*Written task:* Copy everything in the R tutorial text from "In R, the prompt" down to "you meant to?".
** START Extract to read **
In R, the prompt is a > character. At the beginning of the line, it indicates that R is ready for your next command.

In these materials, code appears in gray boxes, like this:

1 + 1

Whenever you see one of these boxes, run the code yourself.

What happens if you press enter before you meant to?

1 +

An incomplete command

If you press enter before finishing a command, the next line will begin with a + character. This lets you know that R is expecting more input.

The workspace browser

In the upper right panel is the workspace (or environment) browser. This window shows the objects present in the environment. Currently there are none.

Objects are data stored in memory. The following code adds an object to the workspace.

a <- 1 + 1

Run the code in the gray box above.

Assigning output

Unlike the first time we ran 1 + 1, nothing is printed to the console.

Instead, a new value appears in the workspace browser.

Why? The <- is a special pair of characters called the assignment operator that stores the result of the addition in the object referred to on the left-hand side of the “arrow.” If no object with the name exists, one is created.

Evaluating a variable

R evaluates the object and returns its value, 2. Objects retain their values until removed or reassigned.

The <- character pair is one of two assignment operators in R. In most situations, it is equivalent to the = character, but there are some exceptions, which we will address when they come up. This documentation follows the R convention of using <- in most cases.

Help documentation

The lower right pane contains the file browser, plot viewer, and help documentation, which we will be using frequently.

R notebooks

Create a new R notebook using the menu bar at the top: File > New File > R Notebook.

A fourth pane will open up containing a template R notebook. It should look something like this:

An R Notebook

R notebooks are a special type of markdown document. They combine executable code, its output, and text. Markdown syntax is used to encode formatting like headings, bold or italic fonts, bullet points, links, and more. Using an R notebook keeps code, figures, and written commentary together, making it easy to generate a report with a single click.
** END Extract to read **
** START Information provided **
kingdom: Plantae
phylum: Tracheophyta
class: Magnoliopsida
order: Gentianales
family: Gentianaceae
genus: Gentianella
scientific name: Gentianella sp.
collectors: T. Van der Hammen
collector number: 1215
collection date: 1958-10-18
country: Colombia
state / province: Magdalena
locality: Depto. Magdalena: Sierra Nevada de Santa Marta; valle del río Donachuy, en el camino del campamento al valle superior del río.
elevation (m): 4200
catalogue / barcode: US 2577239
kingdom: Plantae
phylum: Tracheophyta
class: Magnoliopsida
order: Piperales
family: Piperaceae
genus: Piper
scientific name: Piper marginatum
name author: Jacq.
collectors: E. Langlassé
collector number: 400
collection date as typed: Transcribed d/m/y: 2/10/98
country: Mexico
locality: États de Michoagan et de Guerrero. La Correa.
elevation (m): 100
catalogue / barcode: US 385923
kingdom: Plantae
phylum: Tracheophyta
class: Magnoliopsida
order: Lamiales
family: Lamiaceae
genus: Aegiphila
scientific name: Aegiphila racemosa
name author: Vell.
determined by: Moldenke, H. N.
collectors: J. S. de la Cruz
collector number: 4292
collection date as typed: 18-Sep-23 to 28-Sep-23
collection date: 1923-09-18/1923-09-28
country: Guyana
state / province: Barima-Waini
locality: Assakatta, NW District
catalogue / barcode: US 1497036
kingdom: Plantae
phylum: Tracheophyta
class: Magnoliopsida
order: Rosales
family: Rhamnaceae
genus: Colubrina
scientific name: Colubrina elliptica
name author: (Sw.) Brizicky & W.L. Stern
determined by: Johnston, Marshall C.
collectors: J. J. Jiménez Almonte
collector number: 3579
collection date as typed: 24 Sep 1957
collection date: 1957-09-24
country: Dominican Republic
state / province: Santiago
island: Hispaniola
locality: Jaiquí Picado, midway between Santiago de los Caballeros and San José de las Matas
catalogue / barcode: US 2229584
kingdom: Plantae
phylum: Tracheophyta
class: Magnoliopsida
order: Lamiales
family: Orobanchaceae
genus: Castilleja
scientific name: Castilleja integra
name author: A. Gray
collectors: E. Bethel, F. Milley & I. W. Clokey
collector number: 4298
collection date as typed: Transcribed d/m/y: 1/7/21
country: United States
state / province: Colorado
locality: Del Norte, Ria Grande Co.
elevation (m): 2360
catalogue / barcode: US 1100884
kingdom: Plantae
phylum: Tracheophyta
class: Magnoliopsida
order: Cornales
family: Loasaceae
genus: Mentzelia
** END Information provided **
*Written response:*
In R, the prompt is a > character. At the beginning of the line, it indicates that R is ready for your next command.

In these materials, code appears in gray boxes, like this:

1 + 1

Whenever you see one of these boxes, run the code yourself.

What happens if you press enter before you meant to?